The EmailBot 5000
From a young age, writing effective emails meant to me that they were ruthlessly efficient. I relayed only the most important information in as few words as possible—why would I want to waste my time typing when I have important work to do, and why would I want to waste someone’s time with pointless reading? This ultimately resulted in emails devoid of emotion, which translated to rudeness, making people hesitant to correspond with me. Turns out, writing effective emails is not easy.
When Writing Effective Emails, Balance is Key
When you’re communicating important information to colleagues and business partners, you shouldn’t write like you’re texting an old friend. You also don’t want your emails to sound like they were written by Spock, even if they say exactly what needs to be said. Even Spock was half-human; writing effective emails is important during the work process, but you don’t have to sacrifice your humanity to relay or ask for information.
How Formal is Too Formal?
- Play it Safe
It’s always a good idea to start off a bit formal when corresponding with new coworkers or clients—sort of like wearing a blazer over your t-shirt and jeans for the first few weeks of a job.
- Go with the Flow
Stay within your vocabulary comfort zone when typing out the copy of your email, to ensure the message sounds organic. Don’t type like you just swallowed a thesaurus if that’s not how you normally speak.
- Mind Your P’s and Q’s
Of course, remember to say “please” and “thank you” in your email. It may sound like a no-brainer, but it’s easy to overlook when you’re writing dozens of emails every day.
How Casual is Too Casual?
- Know your Audience
Knowing the communication style of the person you’re corresponding with, the type of conversation you’re having, and learning to match it, is important to a successful dialogue.
- OMG, no THX
However familiar you are with a client or peer, avoid texting-style abbreviations in emails. Not only can they confuse the recipient if they don’t know what the abbreviation means, but it looks incredibly unprofessional.

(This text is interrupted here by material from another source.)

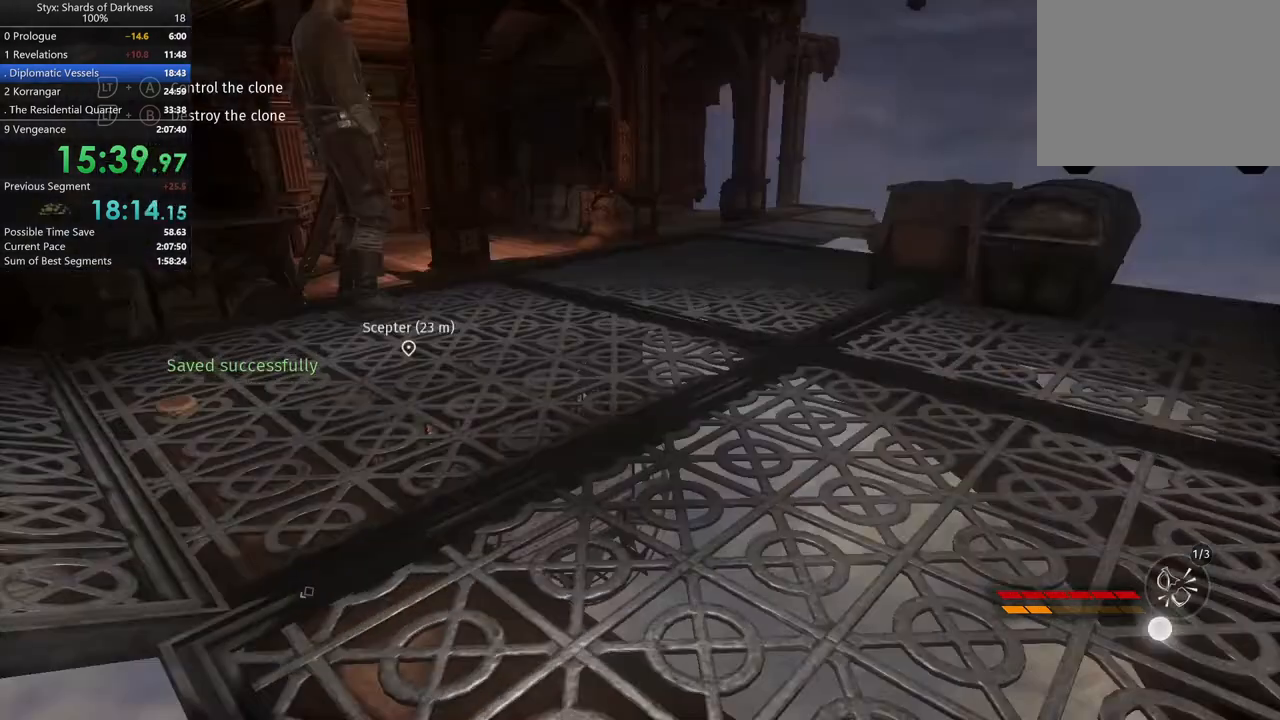
{"buttons": [], "left_stick": "right", "right_stick": "center", "button_events": []}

Speaking of unprofessional—and I hope you already know this—please NEVER use emojis in an email! A potential boss once added a “;-D” face to a request to interview me for a job. It was weird.

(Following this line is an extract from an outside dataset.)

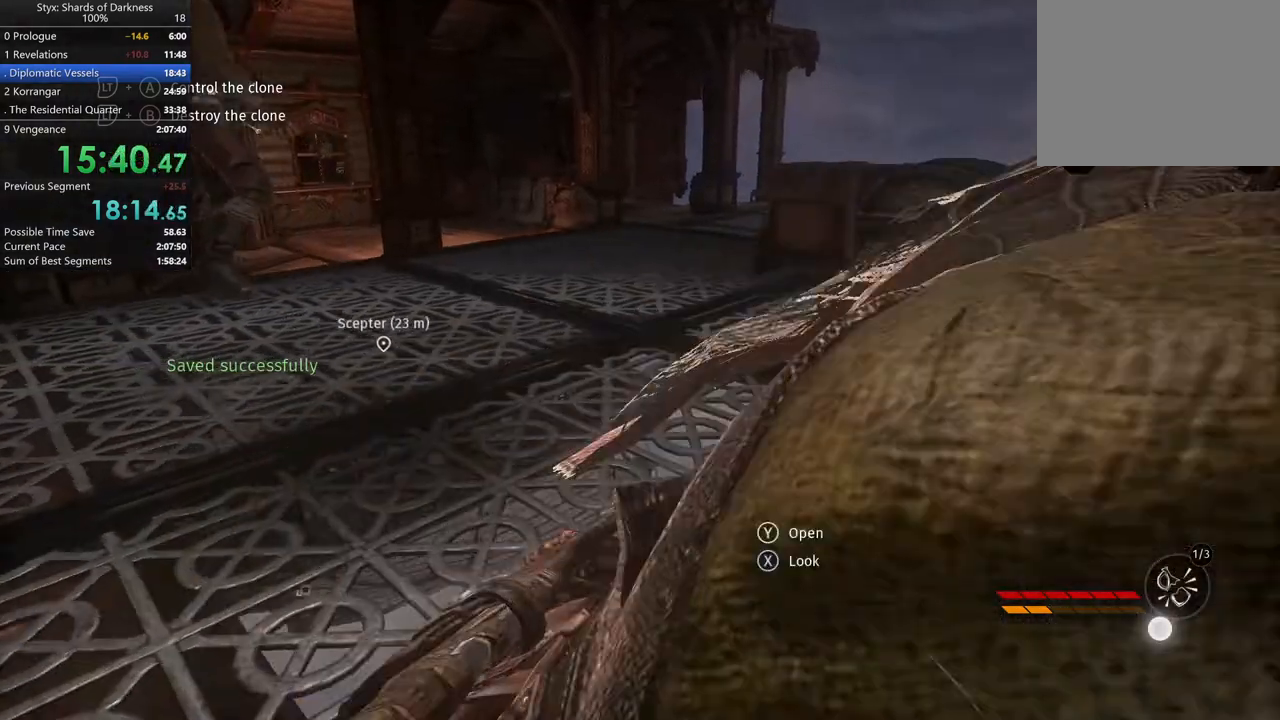
{"buttons": [], "left_stick": "center", "right_stick": "center", "button_events": []}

How to Write an Organic Email
Now that you’ve achieved professional balance, let’s walk through the process of writing a professionally-human email!
1. Make sure your respectfully-worded correspondence is organized effectively, with the most pressing information on top and arranged in descending importance.
2. Be sure to include a polite call-to-action:
“I’d appreciate any notes you have on this document,” “please send me the photo edits by Monday”
3. Double-and-triple check for grammatical errors, missing information, and tone
4. Never send a one-word email; if you don’t need to say much, keep it short and sweet with a brief sentence:
“Thank you for sending me your documents, I just received them and I will review them this afternoon”
Efficiency Isn’t All Bad
It’s possible to send efficient emails without sounding robotic. When writing effective emails they can be casual and relaxed, but shouldn’t lack professionalism. But if your correspondence comes off as uptight, you could risk a bad digital reputation with the people you work with. Kuki yomenai is a Japanese phrase that refers to someone that “can’t read the air” of a conversation and says and does all the wrong things. These are lessons I’ve learned (mostly) the hard way, but hopefully with my insight, you can avoid being a total kuki yomenai in the workplace.